EXERCISE BRIEF — Your answer must be a single number: the count of lines in the entries below that hold "down".
** Opening DATA PROVIDED block **
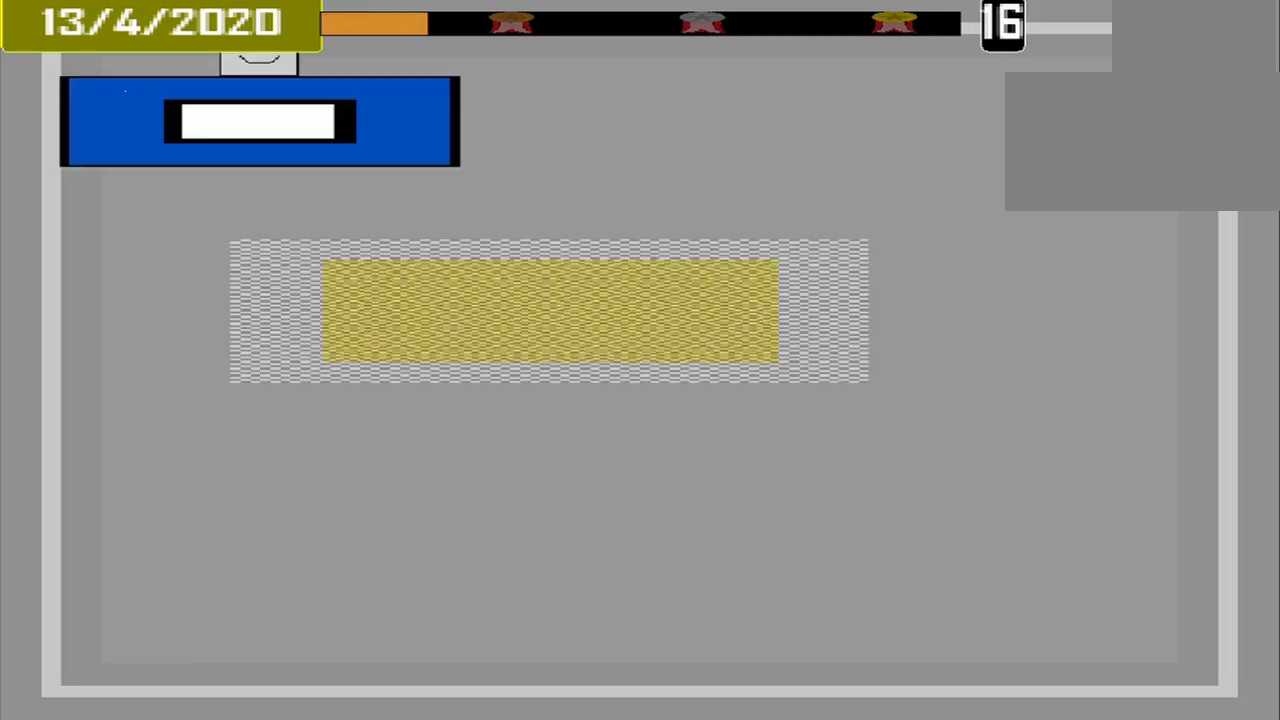
{"buttons": [], "events": []}
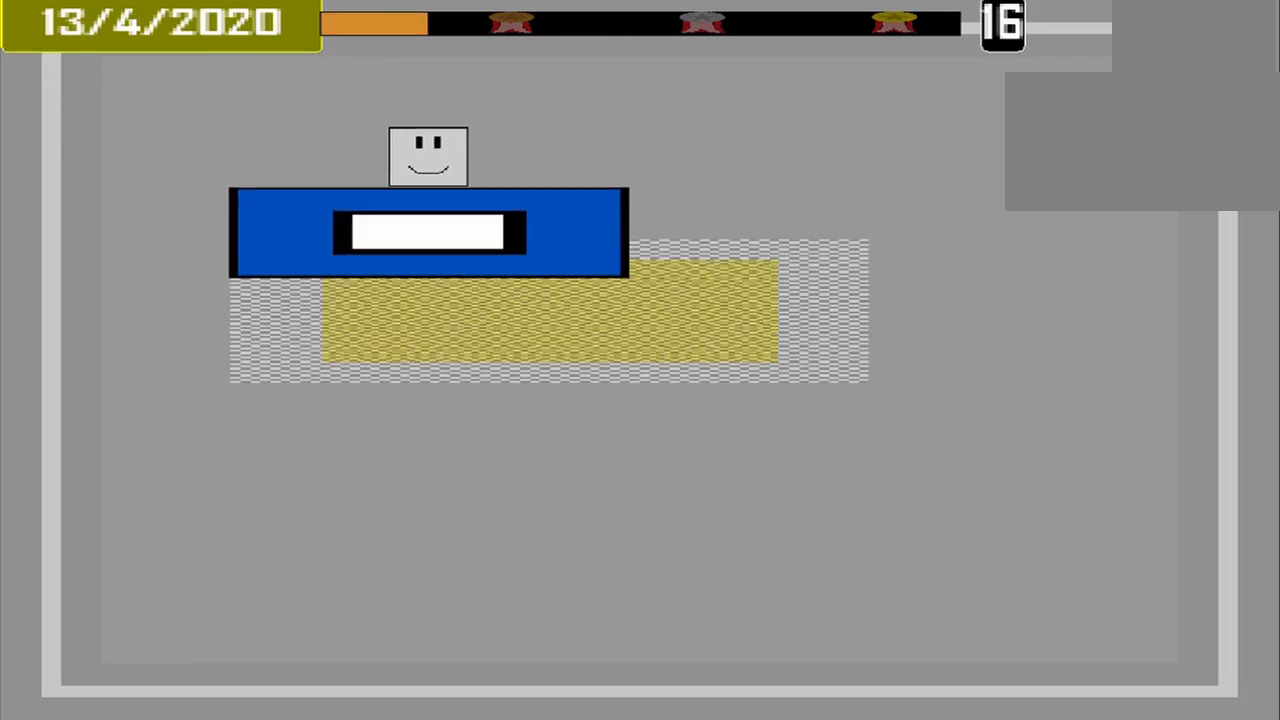
{"buttons": [], "events": [[375, "CROSS", "down"], [500, "CROSS", "up"]]}
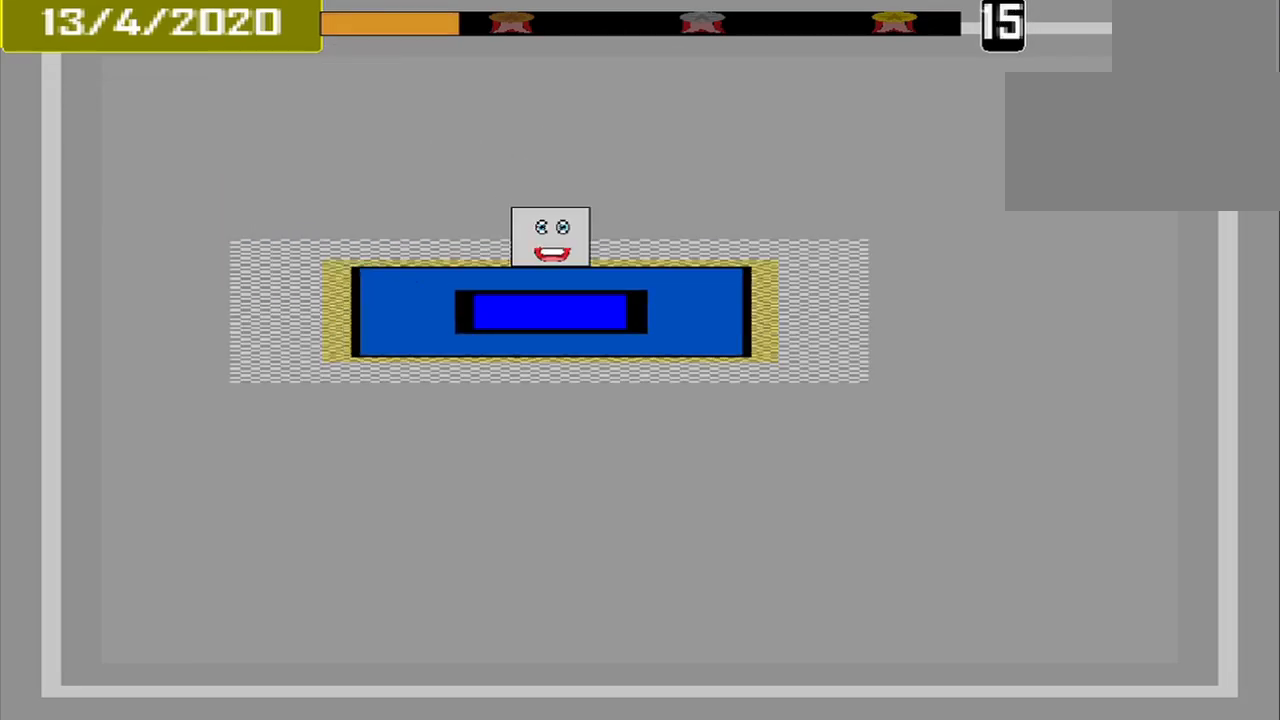
{"buttons": [], "events": []}
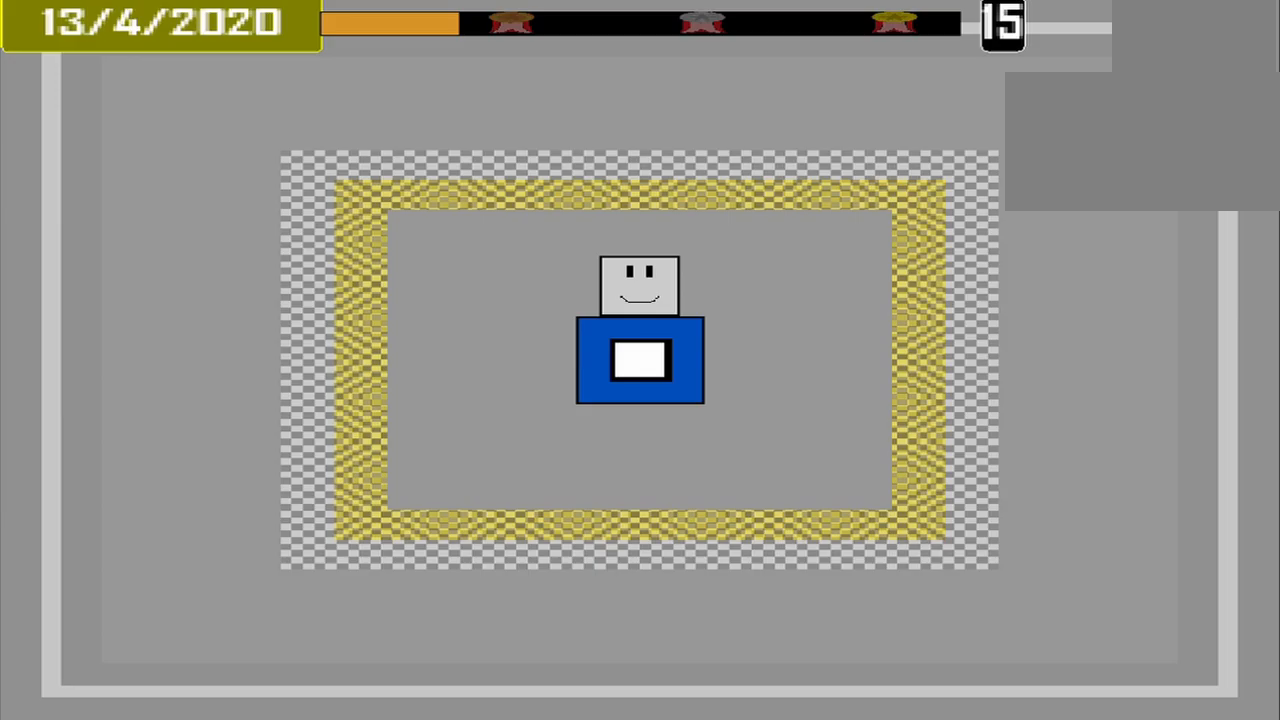
{"buttons": [], "events": []}
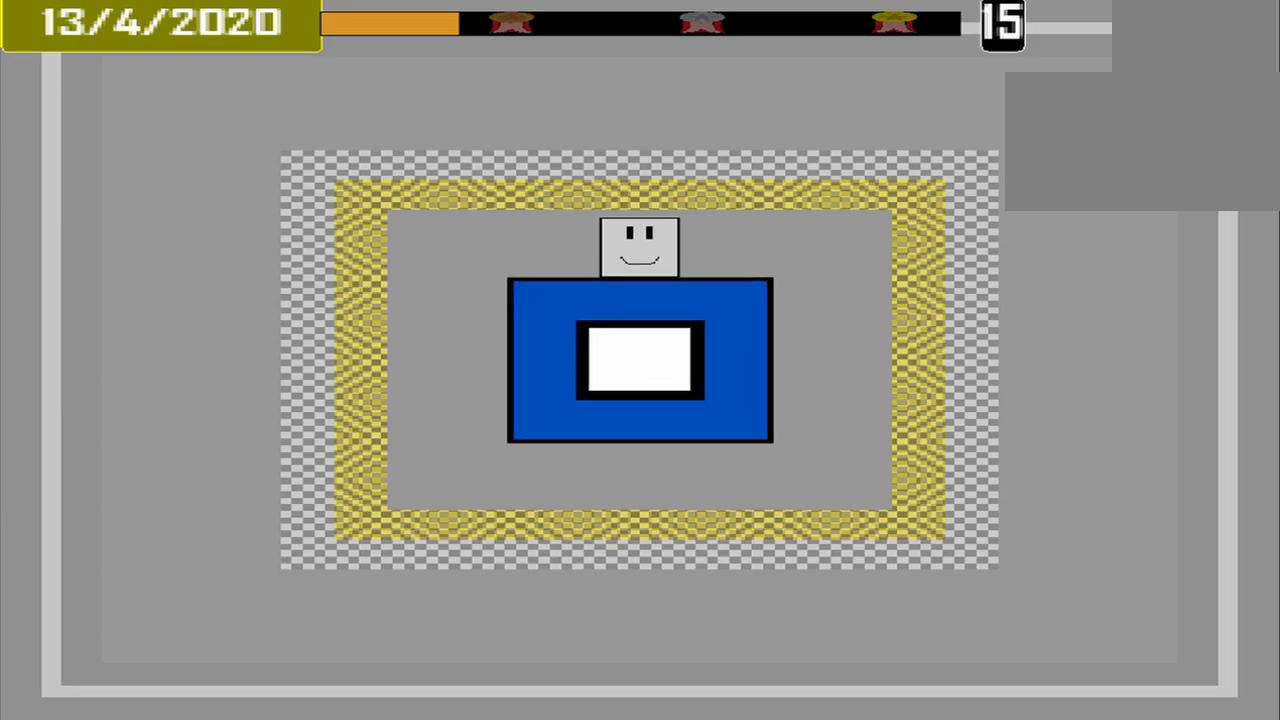
{"buttons": [], "events": []}
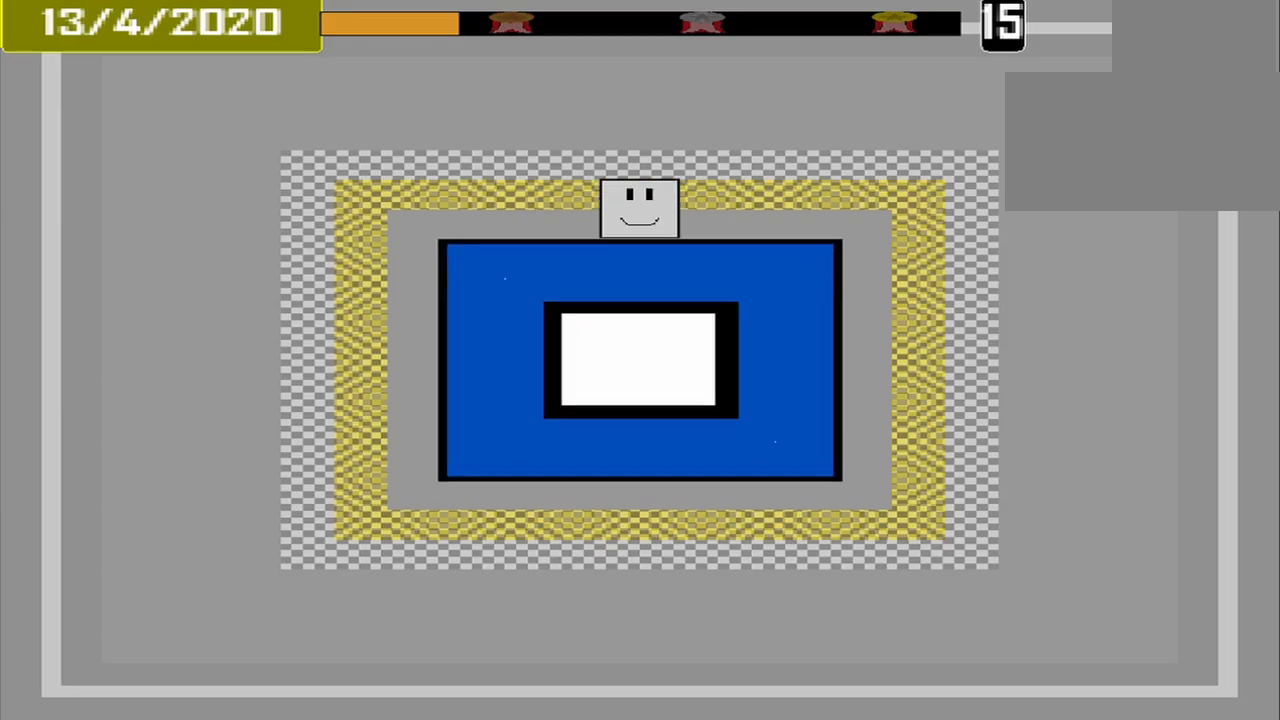
{"buttons": ["CROSS"], "events": [[500, "CROSS", "down"]]}
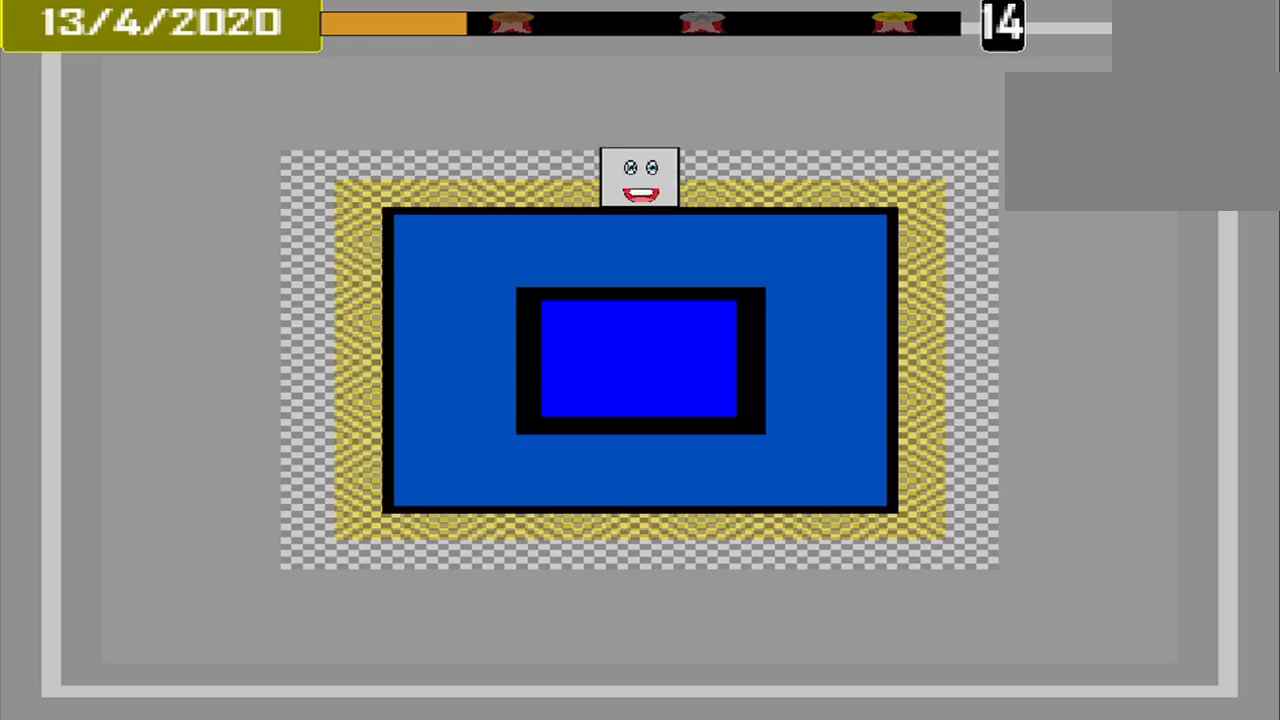
{"buttons": [], "events": [[125, "CROSS", "up"]]}
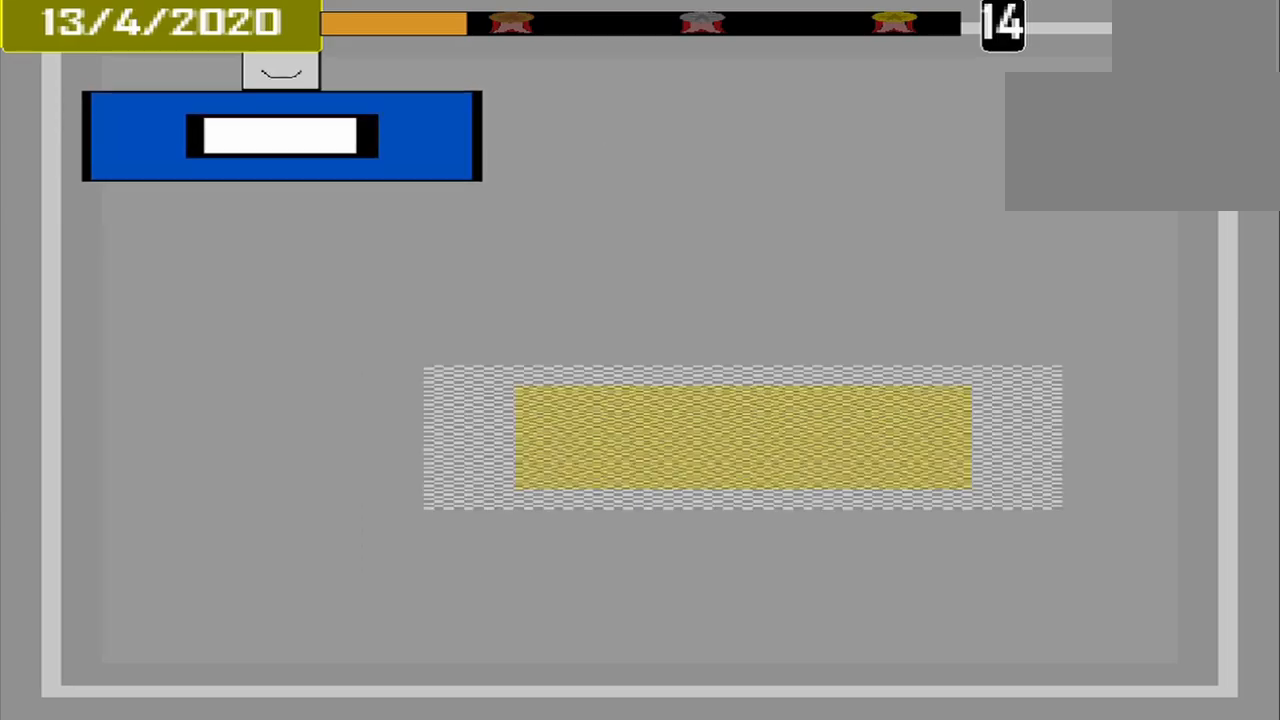
{"buttons": [], "events": []}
** Closing DATA PROVIDED block **
ANSWER TO THIS PROBLEM — 2